From Whitters in London TMS inbox:
"It's not just the anniversary of the moon landings, but also of the birth of Alexander the Great, the destruction of the Temple of Artemis (one of the Seven Wonders of the World), and the completion of the Aswan High Dam in Egypt. Are any of these good omens for England?"
Full house at Lord's too - complete sell-out. It's you and me till the end, I'd say, unless anyone's got access to the Betfair blimp and a rapidly-deploying pair of parachutes.
From Dan in Bristol, TMS inbox:
"Calm down everybody, momentum always swings in 5 day matches. A good spell from Jimmy and Fred and we'll have this wrapped up quickly."
Climatological chat: sunny at Lord's, with just a few wispy ones up above. Only a 20% chance of precipitation, I'm told. Anyone got a cold compress they could lend me?
From Steve in Manchester, TMS inbox:
"When England were playing the Windies at Old Trafford several years ago, I had the pleasure of sitting at a table in an Indian restaurant next to Mike Gatting, Graham Gooch and John Emburey. I can confirm that Gatting does indeed eat dessert. And he also eats about 30 onion bhajis and 42 popadoms."
Talk around me turns to England's tactics. Consensus is settling on an in-out field, with the bowlers preferring all-out attack (four slips, gully, fly slip) and the batsmen blaming bowlers in general for failing to knock over 10 wickets for less than 500.

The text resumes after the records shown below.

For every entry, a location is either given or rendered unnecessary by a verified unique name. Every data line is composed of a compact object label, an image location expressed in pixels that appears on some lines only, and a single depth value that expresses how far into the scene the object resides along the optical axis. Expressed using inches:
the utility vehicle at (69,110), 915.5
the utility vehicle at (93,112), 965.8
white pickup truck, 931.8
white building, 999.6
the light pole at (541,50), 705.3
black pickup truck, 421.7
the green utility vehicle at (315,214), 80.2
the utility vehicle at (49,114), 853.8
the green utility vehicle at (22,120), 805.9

From Russell in Nottingham, TMS inbox:
"After a nightmare Sunday, including two people you hoped you'd never have to see again inviting themselve round for dinner and insisting on watching the golf over the cricket (flippin' cheek) glad to be back at 'work' ready for the quick, stress-free end to the Test match."

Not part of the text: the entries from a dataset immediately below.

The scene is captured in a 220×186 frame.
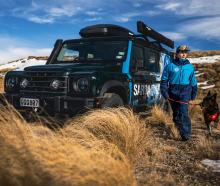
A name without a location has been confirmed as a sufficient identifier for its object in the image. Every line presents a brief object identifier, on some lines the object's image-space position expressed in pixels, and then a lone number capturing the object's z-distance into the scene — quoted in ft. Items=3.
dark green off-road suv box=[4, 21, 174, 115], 10.53
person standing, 10.91
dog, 11.98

From James in London, TMS inbox:
"Getting married on Thursday but the nerves about that are nowhere near how nervous I am about today. No fingernails left to chew already and we haven't had a single delivery yet..."

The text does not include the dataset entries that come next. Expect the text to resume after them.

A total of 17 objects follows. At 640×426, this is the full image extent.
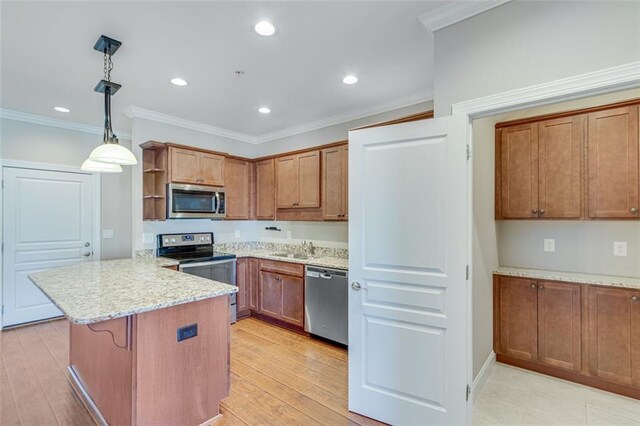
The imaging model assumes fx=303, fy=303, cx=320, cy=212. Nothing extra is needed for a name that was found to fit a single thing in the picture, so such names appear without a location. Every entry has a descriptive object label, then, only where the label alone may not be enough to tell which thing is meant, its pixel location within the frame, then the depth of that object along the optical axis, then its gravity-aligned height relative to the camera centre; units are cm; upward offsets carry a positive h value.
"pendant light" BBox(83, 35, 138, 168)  228 +62
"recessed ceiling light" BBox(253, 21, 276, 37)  210 +133
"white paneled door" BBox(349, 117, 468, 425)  189 -39
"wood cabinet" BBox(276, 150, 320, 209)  402 +49
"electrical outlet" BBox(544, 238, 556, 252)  303 -30
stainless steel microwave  380 +19
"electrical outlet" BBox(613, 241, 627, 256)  271 -30
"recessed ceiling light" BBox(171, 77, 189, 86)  296 +134
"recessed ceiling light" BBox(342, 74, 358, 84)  293 +135
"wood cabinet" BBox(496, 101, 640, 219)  253 +45
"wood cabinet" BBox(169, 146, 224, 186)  386 +66
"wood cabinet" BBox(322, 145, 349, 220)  372 +41
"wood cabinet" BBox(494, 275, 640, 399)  243 -102
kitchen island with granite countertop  178 -83
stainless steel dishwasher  334 -101
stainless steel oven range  375 -53
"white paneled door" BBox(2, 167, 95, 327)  394 -18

On the other hand, no-one has ever successfully chased more than 418 to win a Test. Haddin got lucky a few times on Sunday evening, Hauritz is protecting a dodgy digit and Fred roared in like Frank Tyson. Gulp....
Let's do the sums. Over 130 runs were scored in the final session on Sunday. 209 more are needed. On that basis, if Australia are still batting come tea, they'll have won.
They said it couldn't be done. For as long as anyone could remember, a target like that was considered out of reach. Many great men had tried and failed. On 20 July, it finally happened. Still - enough of the Moon landings - do we think Australia will chase down 522 to snatch this from England's grasp?
Gnawing of nails, pulling out of hair, covering face with hands. All these and more may be needed as the nervefest that is Manic Monday begins to unfold. Anxious? Does Mike Gatting eat dessert?